## Chapter 6 - Decision Trees

### Setup

In [None]:
import matplotlib as mpl
from matplotlib import pyplot as plt

from sklearn.model_selection import train_test_split
from sklearn.datasets import make_moons
from sklearn.model_selection import GridSearchCV
from sklearn.tree import DecisionTreeClassifier

### Solutions

**1** What is the approximate depth of a decision tree trained (without restrictions) on a training set with one million instances?

A decision tree trained without restrictions will keep creating splits until all leaves are pure, which leads to $m$ total nodes, where $m$ is the number of training instances. \
Given that for depth $k$ there will be $2^k$ nodes, if we set $m = 2^k$ and take logarithms of both sides we get $k = log_2(m)$, which for one million observations leads to a depth of about ~20. 

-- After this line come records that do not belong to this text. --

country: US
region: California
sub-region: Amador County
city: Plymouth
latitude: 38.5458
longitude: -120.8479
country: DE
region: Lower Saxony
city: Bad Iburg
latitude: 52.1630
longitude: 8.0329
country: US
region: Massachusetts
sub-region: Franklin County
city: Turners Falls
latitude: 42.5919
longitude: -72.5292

### 7: Train and fine-tune a Decision Tree for the moons dataset by following these steps:

a. Use `make_moons(n_samples=10000, noise=0.4)` to generate a moons dataset.

In [None]:
X_moons, y_moons = make_moons(n_samples=10000, noise=0.4, random_state=0)

In [None]:
# Visualise the moons dataset
plt.scatter(X_moons[:,0], X_moons[:,1], c=y_moons, cmap='Paired', s=2)
plt.title('Moons dataset')
plt.xlabel('x1')
plt.ylabel('x2')
plt.show()

b. Use train_test_split() to split the dataset into a training set
and a test set.

In [None]:
X_moons_train, X_moons_test, y_moons_train, y_moons_test = train_test_split(X_moons, y_moons,
                                             test_size=0.2, random_state=0)

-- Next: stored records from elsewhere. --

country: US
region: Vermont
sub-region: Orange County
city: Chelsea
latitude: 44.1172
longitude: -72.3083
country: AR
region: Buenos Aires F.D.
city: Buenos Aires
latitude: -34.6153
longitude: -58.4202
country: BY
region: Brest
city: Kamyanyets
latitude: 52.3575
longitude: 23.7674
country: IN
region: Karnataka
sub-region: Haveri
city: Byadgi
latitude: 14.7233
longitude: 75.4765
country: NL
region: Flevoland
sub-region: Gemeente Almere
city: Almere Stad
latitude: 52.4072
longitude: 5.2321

c. Use grid search with cross-validation (with the help of the `GridSearchCV` class) to find good hyperparameter values for a `DecisionTreeClassifier`. \
Hint: try various values for `max_leaf_nodes`.

In [None]:
grid_dt = GridSearchCV(DecisionTreeClassifier(random_state=0),
                          param_grid={'max_leaf_nodes': list(range(2, 100))},
                            verbose=1, n_jobs=-1)
grid_dt.fit(X_moons_train, y_moons_train)

In [None]:
grid_dt.cv_results_